Tidak hanya saling menghormati dan menunjukkan setiap kebaikan satu sama lain, Fatimah dan Nabi Muhammad sering menghibur satu sama lain. Suatu hari Nabi memanggil Fatimah. Ketika Fatimah datang kepadanya, Nabi menciumnya dan berbisik di telinganya.

Setelahnya, Fatimah menangis. Tak lama, Rasulullah kembali berbisik di telinganya dan membuat sang putri tersenyum. Melihat hal ini, Aisha bertanya, “Kamu menangis dan kamu tertawa pada saat yang sama, Fatimah? Apa yang Rasul Allah katakan kepadamu?”

Fatimah menjawab, “Pertama, Dia mengatakan kepada saya bahwa dia akan bertemu Tuhannya setelah beberapa saat dan saya menangis. Kemudian dia berkata kepadaku: 'Jangan menangis karena kamu akan menjadi orang pertama di rumahku yang bergabung denganku.' Jadi aku tertawa.”

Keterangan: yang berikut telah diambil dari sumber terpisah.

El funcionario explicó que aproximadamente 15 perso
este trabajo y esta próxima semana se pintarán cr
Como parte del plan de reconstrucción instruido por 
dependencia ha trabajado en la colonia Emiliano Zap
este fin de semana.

Fatimah ra pun tidak bisa berduka lama atas kematian ayahnya, karena dia tau dirinya akan segera mengikutinya. Bahkan, memikirkan kematiannya sendiri membuatnya tertawa karena itu berarti dia bisa segera berada di dekat Rasulullah SAW lagi.

"Ini adalah tanda kenyamanan luar biasa yang dia rasakan dari kehadiran ayahnya, dan seorang ayah yang tahu persis apa yang harus dikatakan untuk menghibur putrinya. Ini adalah contoh luar biasa dari hubungan ayah-anak," tulis Corbin.

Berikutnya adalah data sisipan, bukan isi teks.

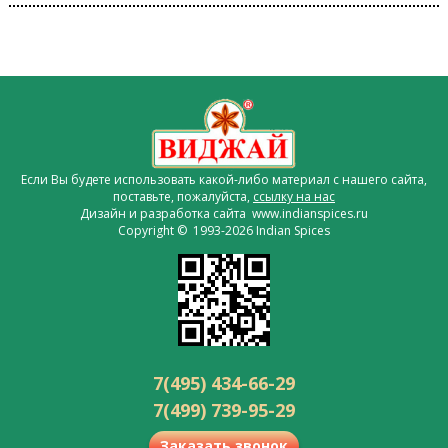
Если Вы будете использовать какой-либо материал с нашего сайта,
поставьте, пожалуйста,
ссылку на нас
Дизайн и разработка сайта www.indianspices.ru
Copyright © 1993-2026 Indian Spices
7(495) 434-66-29
7(499) 739-95-29
Заказать звонок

Sebuah pemikiran yang bodoh jika menganggap hubungan yang dimiliki Rasulullah SAW dan Fatimah adalah hal yang di luar jangkauan manusia. Anak perempuan dapat belajar dari kesetiaan dan rasa hormat Fatimah yang kuat kepada ayahnya, sementara para ayah dapat belajar dari martabat dan rasa hormat yang ditunjukkan Nabi kepada Fatimah.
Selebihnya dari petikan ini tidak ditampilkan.